Dia duduk menjelepok di tanah
bersandar ke sebatang pohon coba mengatur jalan napasnya kembali.
Diperhatikannya siku kanannya. Daging di bagian siku itu kelihatan bengkak
menggembung dan sakitnya bukan main. Ketika fajar mulai menyingsing cepat-cepat
dia berdiri dan lari lagi meneruskan perjalanannya. Bukit Jatiluwak terletak
jauh di utara gunung Lawu. Dua hari dua malam baru dia sampai ke sana.
Tenaganya boleh dikatakan sudah mendekati titik akhir. Bukit yang ditumbuhi
pohon-pohon jati yang rapat itu didakinya dengan merangkak. Ini pun
dilakukannya dengan susah payah karena tangan kanannya yang sakit tidak bisa
dipergunakan sama sekali. Hanya kekerasan hati dan juga ingin cepat-cepat
mengadu kepada gurunyalah maka dia akhirnya sampai juga ke pondok papan itu.
Pintu didorongnya, ternyata tidak
dikunci. Dia masuk ke dalam. Manusia kate berkepala botak dan berewokan yang
tengah duduk di atas sebuah bantalan yang tak lain dari Warok Kate adanya
menjadi terkejut ketika melihat seseorang masuk ke tempatnya dan merangkak
seperti seekor anjing pincang kaki mukanya. Dan rasa terkejut kepala rampok ini
menjadi tambah lagi ketika mengetahui manusia yang merangkak itu adalah
muridnya sendiri!
"Sangkrong!" seru Warok
Kate seraya melompat dari duduknya. "Apa yang terjadi dengan dirimu.
Mengapa kau merangkak seperti anjing...."
Tiba-tiba "bruk!" Tubuh
anak buahnya itu jatuh tergelimpang di hadapannya karena kehabisan napas dan
kelelahan.
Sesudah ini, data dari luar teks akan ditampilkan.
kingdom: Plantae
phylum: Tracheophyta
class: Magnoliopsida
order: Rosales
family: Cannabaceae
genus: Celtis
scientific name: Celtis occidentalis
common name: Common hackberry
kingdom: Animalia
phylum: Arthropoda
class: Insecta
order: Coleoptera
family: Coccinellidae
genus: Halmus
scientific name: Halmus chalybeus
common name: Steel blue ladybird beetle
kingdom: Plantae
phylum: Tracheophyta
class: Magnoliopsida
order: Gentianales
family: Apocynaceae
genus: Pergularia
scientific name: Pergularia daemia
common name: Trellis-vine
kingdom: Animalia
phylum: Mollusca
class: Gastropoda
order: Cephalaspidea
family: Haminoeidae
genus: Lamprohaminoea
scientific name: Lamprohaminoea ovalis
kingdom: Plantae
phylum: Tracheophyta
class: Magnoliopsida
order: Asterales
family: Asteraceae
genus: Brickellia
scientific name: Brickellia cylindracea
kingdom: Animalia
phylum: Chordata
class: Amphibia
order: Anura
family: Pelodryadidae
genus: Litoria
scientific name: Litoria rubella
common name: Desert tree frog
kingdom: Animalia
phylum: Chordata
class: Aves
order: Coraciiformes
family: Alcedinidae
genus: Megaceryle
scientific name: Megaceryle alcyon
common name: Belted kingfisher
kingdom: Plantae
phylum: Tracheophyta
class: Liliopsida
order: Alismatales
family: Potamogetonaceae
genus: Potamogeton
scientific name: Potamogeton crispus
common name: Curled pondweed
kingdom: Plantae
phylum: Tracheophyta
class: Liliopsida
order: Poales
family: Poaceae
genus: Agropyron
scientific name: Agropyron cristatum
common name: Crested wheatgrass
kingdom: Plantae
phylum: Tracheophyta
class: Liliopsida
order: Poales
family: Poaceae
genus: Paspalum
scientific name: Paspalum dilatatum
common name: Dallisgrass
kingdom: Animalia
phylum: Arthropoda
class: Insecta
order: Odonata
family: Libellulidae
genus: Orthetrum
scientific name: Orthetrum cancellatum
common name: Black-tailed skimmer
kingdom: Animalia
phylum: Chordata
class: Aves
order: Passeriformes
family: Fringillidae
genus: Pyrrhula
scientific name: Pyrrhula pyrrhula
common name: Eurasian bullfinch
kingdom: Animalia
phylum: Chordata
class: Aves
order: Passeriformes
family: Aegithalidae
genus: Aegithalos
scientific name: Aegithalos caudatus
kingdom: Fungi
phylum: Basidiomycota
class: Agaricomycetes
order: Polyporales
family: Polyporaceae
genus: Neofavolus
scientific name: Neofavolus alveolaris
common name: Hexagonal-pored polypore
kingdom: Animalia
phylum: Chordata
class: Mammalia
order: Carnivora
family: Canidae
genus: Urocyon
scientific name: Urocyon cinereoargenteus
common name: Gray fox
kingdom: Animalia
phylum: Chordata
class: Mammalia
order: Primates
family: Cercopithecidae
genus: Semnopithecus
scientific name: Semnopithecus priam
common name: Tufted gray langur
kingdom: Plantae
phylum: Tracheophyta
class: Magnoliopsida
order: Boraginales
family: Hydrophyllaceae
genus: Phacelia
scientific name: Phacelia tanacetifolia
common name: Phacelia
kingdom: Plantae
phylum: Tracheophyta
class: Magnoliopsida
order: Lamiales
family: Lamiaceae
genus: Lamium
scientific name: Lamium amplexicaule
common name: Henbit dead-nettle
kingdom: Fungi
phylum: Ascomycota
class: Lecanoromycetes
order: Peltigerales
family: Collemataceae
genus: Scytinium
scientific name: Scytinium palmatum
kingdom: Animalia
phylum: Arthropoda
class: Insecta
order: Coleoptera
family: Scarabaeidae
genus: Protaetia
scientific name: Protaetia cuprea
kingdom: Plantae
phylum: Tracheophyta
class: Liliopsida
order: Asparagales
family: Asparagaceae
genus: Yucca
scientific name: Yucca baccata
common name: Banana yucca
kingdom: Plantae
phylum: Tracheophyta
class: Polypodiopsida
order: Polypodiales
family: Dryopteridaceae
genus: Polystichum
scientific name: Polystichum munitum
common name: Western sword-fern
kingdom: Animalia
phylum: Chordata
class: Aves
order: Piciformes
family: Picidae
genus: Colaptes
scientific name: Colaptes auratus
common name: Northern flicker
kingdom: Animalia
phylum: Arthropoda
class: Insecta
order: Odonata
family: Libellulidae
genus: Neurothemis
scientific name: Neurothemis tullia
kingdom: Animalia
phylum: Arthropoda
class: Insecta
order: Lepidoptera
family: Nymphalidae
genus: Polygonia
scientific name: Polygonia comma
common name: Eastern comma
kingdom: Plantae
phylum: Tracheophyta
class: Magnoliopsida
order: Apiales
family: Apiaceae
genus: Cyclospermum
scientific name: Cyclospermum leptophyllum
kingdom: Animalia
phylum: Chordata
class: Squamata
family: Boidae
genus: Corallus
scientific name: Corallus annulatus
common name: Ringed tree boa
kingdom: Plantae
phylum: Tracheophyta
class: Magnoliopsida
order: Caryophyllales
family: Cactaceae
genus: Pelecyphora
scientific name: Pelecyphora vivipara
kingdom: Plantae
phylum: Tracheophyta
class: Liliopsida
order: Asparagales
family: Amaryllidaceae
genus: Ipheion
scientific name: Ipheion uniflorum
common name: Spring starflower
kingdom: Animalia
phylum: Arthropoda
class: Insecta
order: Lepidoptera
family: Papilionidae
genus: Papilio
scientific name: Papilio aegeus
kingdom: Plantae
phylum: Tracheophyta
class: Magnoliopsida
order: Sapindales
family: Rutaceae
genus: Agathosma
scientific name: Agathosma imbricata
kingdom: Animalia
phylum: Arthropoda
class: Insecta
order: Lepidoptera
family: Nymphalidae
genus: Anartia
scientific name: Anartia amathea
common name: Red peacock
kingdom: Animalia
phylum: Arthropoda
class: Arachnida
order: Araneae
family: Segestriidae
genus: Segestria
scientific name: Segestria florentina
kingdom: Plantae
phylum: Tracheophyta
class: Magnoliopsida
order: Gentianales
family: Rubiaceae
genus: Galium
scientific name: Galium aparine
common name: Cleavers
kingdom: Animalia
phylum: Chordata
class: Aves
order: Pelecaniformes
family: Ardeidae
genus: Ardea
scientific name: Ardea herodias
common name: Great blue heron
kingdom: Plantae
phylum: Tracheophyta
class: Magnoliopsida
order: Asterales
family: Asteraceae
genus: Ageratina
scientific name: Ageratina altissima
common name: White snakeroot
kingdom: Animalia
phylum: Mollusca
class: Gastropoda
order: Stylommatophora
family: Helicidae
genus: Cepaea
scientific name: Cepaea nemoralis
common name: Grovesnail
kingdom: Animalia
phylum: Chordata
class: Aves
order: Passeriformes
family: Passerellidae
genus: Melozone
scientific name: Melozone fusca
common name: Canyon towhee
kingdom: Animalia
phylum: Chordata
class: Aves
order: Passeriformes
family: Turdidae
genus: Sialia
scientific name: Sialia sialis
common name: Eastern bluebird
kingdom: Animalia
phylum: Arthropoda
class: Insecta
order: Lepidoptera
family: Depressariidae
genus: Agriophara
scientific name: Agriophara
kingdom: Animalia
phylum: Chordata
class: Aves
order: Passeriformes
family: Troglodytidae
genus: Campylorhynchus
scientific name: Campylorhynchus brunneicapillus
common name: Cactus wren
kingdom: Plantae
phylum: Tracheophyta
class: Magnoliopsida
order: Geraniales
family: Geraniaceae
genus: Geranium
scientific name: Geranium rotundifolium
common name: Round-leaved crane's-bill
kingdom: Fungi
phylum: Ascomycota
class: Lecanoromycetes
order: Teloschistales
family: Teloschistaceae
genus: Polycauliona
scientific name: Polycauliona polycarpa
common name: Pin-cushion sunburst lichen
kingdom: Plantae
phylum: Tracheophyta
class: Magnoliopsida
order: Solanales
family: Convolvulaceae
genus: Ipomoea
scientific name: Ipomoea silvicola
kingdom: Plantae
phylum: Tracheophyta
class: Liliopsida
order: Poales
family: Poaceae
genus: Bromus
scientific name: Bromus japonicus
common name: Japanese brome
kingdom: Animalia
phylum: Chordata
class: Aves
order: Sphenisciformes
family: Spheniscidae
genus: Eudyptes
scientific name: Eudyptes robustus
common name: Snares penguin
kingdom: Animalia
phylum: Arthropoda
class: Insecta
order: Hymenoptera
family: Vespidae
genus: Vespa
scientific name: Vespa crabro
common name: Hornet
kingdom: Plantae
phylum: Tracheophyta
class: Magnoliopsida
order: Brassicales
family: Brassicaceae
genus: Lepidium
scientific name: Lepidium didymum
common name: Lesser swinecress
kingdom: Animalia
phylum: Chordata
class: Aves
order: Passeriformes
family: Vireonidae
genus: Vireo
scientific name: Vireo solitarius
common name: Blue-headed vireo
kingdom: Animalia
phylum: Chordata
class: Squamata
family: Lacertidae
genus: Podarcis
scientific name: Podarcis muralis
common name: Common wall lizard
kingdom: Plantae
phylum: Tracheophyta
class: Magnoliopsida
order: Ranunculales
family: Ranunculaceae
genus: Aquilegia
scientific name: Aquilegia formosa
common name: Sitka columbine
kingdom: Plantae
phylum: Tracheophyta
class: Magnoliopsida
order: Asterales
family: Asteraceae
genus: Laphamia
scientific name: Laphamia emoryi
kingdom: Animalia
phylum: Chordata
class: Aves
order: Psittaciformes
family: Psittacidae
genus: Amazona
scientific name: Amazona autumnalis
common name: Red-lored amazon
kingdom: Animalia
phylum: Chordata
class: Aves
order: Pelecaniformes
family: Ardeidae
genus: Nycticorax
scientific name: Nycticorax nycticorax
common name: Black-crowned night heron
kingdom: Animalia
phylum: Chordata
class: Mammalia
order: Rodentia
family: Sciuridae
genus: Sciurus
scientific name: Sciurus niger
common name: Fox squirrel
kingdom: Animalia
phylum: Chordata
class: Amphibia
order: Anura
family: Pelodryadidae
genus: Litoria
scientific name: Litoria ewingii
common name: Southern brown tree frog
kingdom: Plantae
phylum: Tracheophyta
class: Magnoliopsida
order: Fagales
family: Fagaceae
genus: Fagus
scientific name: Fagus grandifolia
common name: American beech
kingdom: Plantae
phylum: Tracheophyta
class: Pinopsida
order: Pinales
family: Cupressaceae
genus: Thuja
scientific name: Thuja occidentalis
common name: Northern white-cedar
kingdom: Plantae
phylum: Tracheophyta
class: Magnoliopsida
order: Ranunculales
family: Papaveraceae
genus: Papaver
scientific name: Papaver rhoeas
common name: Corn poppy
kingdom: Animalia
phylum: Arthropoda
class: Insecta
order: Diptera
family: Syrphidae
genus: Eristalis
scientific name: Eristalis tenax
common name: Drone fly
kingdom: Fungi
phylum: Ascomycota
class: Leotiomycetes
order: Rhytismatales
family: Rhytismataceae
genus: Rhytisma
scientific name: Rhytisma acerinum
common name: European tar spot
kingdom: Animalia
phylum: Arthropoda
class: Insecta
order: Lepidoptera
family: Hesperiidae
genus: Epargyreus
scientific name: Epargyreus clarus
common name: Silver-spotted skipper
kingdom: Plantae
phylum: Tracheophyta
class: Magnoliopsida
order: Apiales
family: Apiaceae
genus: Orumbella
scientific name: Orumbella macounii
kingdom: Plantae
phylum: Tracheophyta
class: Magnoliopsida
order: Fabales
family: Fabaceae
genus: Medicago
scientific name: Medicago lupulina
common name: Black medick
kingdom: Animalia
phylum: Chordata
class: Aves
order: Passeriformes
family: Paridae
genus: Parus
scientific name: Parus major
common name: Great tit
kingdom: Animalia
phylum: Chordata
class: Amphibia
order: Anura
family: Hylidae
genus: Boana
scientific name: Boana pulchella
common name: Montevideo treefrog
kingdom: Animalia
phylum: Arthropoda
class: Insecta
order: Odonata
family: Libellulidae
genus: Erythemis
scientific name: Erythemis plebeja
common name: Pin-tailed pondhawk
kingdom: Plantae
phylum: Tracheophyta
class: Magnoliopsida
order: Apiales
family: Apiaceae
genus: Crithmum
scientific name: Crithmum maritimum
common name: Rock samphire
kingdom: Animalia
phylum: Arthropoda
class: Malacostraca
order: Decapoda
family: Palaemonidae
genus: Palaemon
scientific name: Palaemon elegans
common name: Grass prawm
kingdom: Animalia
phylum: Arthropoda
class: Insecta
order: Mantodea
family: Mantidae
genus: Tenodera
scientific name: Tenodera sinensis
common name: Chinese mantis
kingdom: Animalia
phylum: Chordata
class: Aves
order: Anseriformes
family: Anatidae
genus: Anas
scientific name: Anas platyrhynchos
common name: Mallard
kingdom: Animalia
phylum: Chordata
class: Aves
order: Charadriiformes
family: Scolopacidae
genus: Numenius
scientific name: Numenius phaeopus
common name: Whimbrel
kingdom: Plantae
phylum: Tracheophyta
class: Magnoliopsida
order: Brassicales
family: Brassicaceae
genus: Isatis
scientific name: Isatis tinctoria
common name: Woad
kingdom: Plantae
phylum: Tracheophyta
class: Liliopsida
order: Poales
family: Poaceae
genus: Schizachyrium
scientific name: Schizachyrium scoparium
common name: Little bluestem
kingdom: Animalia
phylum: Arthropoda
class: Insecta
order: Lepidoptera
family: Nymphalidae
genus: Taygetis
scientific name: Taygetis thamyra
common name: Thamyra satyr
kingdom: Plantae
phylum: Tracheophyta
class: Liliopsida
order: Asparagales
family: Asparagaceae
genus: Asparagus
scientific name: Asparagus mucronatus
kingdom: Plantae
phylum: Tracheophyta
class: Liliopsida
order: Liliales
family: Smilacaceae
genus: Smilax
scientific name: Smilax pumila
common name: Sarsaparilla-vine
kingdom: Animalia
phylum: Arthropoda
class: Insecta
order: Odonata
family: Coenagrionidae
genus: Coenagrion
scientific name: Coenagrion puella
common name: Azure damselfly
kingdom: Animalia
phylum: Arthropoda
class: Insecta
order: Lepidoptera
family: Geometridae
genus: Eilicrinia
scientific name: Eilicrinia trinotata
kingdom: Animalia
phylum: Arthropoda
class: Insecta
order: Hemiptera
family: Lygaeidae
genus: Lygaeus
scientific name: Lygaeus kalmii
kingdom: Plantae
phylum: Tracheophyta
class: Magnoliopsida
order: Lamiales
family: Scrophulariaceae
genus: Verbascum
Lidahnya terjulur ke muka.
"Kurang ajar! Pekerjaan
siapa itu huh?!" kata Warok Kate ketika melihat siku kanan anak buahnya
yang bengkak. Dia berlutut dengan cepat dan dengan beberapa kali meraba saja
dia sudah memaklumi bahwa sambungan siku muridnya itu telah terlepas. Warok
Kate menotok urat darah Sangkrong di beberapa bagian lalu dengan cekatan
mempertemukan kembali sambungan siku kanan Sangkrong yang sebelumnya terlepas.
Setelah bantu mengalirkan tenaga dalamnya ke tubuh sang murid maka siumanlah
Sangkrong.
"Sangkrong! Cepat duduk dan
atur jalan napas serta darahmu," perintah Warok Kate.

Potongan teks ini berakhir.